Taa o çocukluk anımın itkisi ile oturup Dünya Bakkalı‘nın müşteri terimini bir iyice tetkik edeyim dedim. Bir de ne göreyim, herifçioğullarının müşteri tanımı ile mahalle bakkalının müşteri algısı arasında dağlar kadar fark var. DB‘nin lügatında müşteri, belli bir çıktı (kişisel yarar) için girdi (kamu hizmeti) talep eden kişi oluyor. Yani, müşteri derken de girişimciyi kastediyorlar. Mahalle bakkalı, dört ekmek dört zeytin alanın (bunlar girdi oluyor) çıktısı ile niye ilgilensin, ona da belediye baksın diyecektir, normal olarak.

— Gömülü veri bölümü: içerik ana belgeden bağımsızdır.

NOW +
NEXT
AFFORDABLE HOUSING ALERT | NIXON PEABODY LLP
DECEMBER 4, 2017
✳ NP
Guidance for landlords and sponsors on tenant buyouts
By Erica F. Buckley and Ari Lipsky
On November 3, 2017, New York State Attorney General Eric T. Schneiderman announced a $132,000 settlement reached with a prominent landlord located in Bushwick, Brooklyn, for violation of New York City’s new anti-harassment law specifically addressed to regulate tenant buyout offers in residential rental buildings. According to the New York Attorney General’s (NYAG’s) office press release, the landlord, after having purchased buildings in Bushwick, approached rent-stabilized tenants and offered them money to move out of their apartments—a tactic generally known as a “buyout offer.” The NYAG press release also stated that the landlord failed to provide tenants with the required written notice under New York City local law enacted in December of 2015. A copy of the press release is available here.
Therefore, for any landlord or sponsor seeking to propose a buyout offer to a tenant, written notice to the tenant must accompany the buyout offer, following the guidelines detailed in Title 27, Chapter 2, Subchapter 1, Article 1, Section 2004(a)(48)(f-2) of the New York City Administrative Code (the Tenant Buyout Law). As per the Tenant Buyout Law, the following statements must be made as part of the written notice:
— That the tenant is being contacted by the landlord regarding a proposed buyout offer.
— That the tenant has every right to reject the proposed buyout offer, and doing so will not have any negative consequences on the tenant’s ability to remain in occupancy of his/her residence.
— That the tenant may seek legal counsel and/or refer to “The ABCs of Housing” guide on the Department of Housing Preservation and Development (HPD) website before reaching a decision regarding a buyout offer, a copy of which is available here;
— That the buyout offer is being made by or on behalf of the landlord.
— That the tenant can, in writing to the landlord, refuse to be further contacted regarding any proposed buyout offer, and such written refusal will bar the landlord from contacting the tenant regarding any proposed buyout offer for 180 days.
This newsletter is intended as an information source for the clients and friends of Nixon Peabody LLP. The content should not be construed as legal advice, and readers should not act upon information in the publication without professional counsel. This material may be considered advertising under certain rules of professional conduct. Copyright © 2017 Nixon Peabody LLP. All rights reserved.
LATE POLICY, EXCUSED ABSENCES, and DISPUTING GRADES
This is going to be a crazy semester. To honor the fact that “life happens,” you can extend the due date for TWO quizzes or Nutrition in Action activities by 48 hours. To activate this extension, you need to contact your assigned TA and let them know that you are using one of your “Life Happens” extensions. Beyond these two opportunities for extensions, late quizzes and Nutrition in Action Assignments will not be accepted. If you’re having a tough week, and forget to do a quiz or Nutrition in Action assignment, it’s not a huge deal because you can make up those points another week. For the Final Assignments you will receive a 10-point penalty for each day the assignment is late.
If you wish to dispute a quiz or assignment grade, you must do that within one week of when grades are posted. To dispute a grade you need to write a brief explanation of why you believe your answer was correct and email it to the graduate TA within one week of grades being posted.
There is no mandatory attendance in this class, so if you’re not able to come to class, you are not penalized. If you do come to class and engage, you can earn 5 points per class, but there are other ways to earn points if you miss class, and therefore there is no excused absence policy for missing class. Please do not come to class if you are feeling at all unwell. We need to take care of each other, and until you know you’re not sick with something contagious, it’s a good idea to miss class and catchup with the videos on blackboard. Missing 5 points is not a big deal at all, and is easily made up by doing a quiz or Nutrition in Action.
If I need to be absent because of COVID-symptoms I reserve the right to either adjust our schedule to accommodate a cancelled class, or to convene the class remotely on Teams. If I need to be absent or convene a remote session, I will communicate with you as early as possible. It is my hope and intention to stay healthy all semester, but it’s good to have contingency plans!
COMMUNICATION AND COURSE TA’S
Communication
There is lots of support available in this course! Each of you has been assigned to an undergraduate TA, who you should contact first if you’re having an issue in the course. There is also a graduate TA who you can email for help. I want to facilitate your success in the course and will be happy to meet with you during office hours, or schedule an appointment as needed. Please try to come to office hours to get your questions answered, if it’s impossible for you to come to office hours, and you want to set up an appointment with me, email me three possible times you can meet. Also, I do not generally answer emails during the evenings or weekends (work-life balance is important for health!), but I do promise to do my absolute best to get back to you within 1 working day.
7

O halde, vatandaşlık hakları olmasa da tüketici haklarıyla vaziyeti idare ederiz, diye rehavete kapılanlar varsa, tekrar edelim. Kendinizi tüketici-müşteri gibi görebilirsiniz, ama onlar sizin girişimci-müşteri olduğunuzu düşünüyorlar. Suratımıza gerçekte ne olduğunuzu söyleyen mahalle bakkalları kalmamışken, bir söyleyeyim dedim de.